SUPPLIED MATERIAL =
== Segment start ==
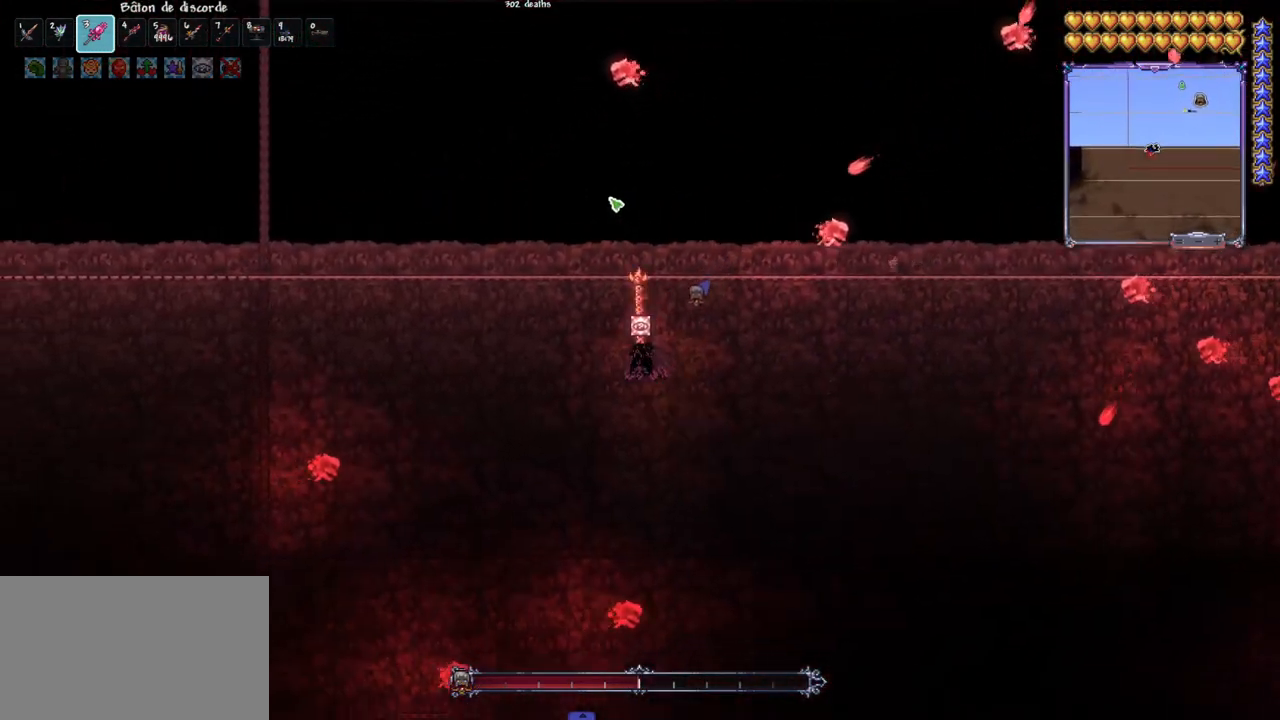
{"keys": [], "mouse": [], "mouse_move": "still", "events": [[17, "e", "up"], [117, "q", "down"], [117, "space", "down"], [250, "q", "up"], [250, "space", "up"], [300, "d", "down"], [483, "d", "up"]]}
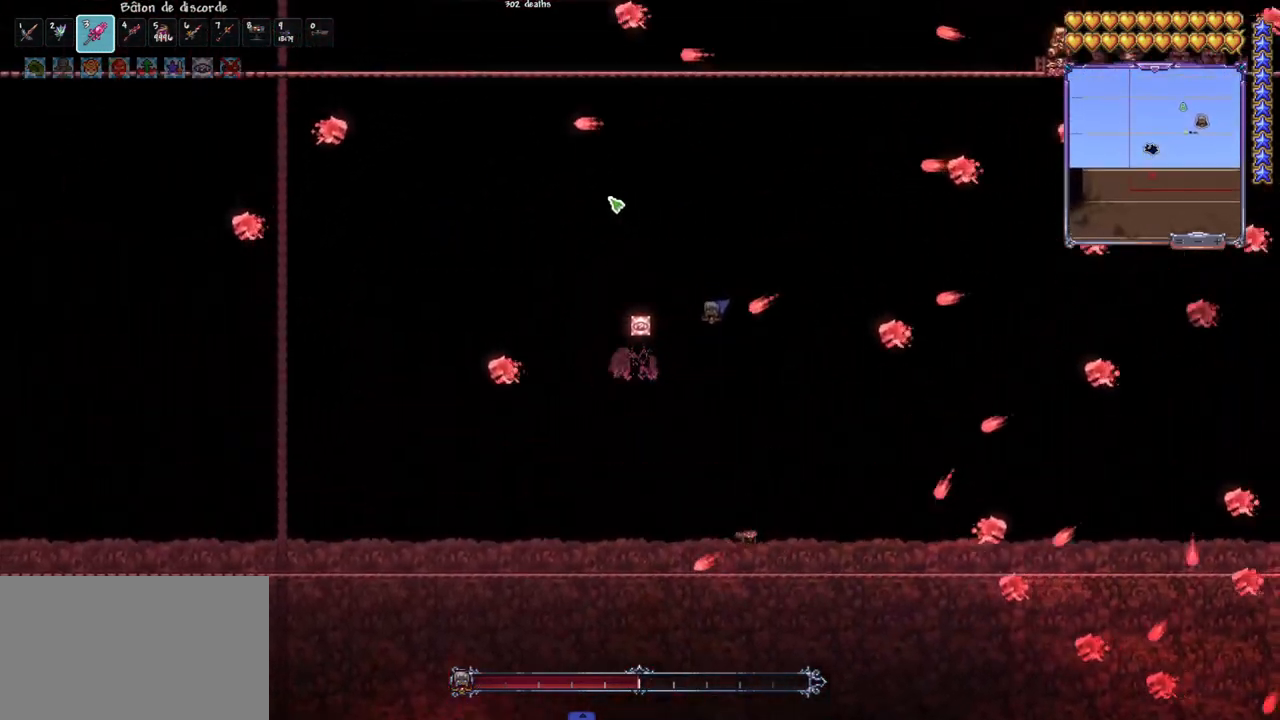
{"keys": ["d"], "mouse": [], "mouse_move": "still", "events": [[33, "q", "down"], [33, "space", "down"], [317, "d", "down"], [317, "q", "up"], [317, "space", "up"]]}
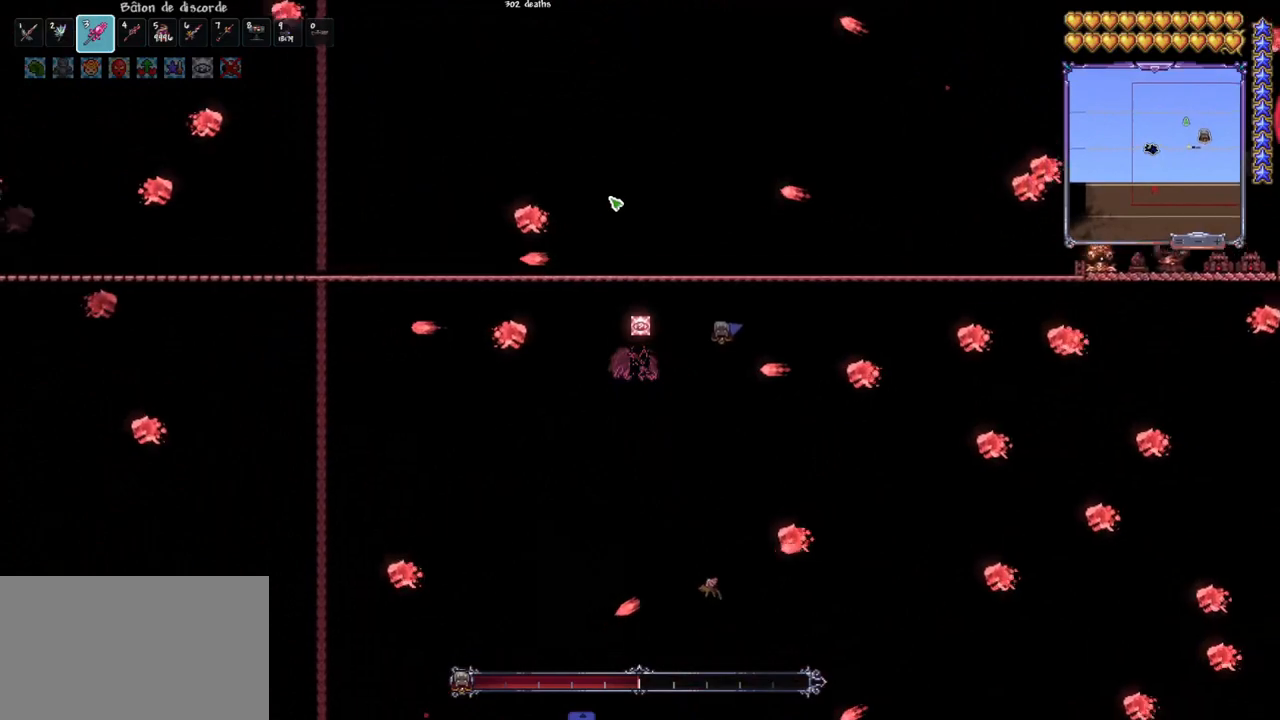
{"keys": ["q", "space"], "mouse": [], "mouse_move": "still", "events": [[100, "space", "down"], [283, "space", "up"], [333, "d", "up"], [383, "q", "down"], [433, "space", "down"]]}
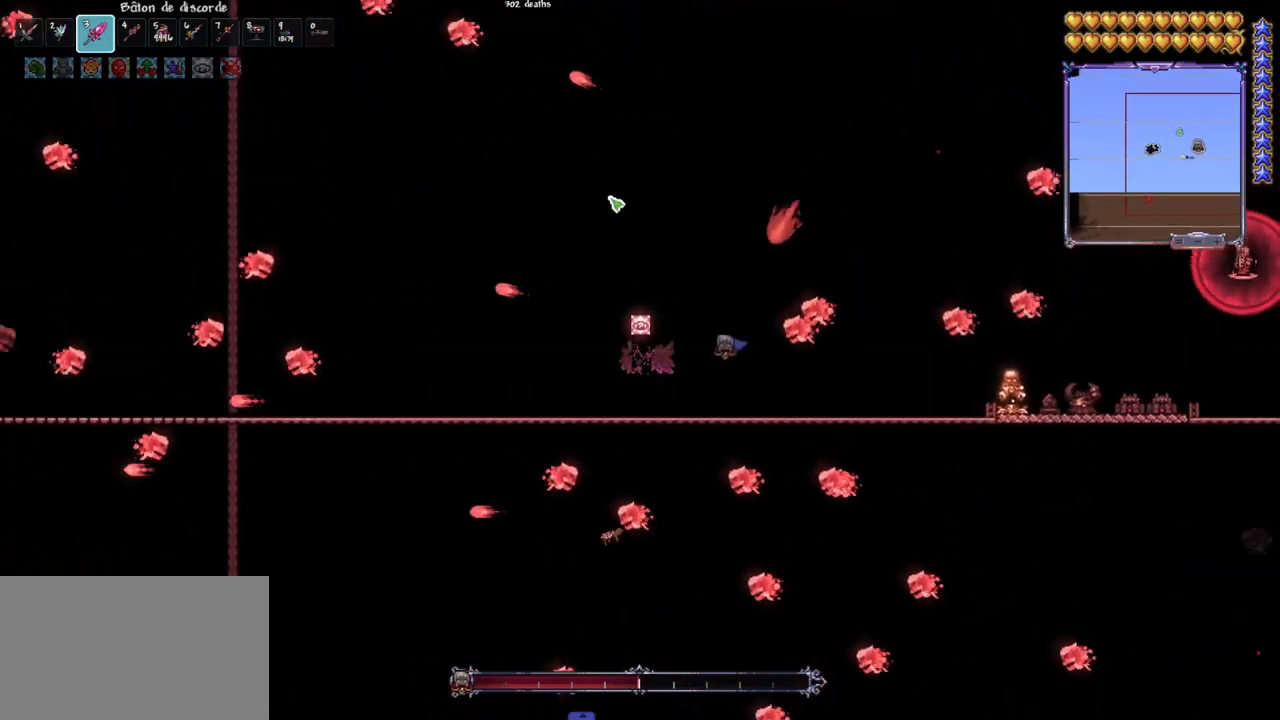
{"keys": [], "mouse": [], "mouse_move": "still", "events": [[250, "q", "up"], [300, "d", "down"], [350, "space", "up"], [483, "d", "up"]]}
== Segment end ==
WORK ITEM =
Word for word, copy every line of the data, excluding any pictures.

EXERCISE ANSWER =
{"keys": [], "mouse": [], "mouse_move": "still", "events": [[17, "e", "up"], [117, "q", "down"], [117, "space", "down"], [250, "q", "up"], [250, "space", "up"], [300, "d", "down"], [483, "d", "up"]]}
{"keys": ["d"], "mouse": [], "mouse_move": "still", "events": [[33, "q", "down"], [33, "space", "down"], [317, "d", "down"], [317, "q", "up"], [317, "space", "up"]]}
{"keys": ["q", "space"], "mouse": [], "mouse_move": "still", "events": [[100, "space", "down"], [283, "space", "up"], [333, "d", "up"], [383, "q", "down"], [433, "space", "down"]]}
{"keys": [], "mouse": [], "mouse_move": "still", "events": [[250, "q", "up"], [300, "d", "down"], [350, "space", "up"], [483, "d", "up"]]}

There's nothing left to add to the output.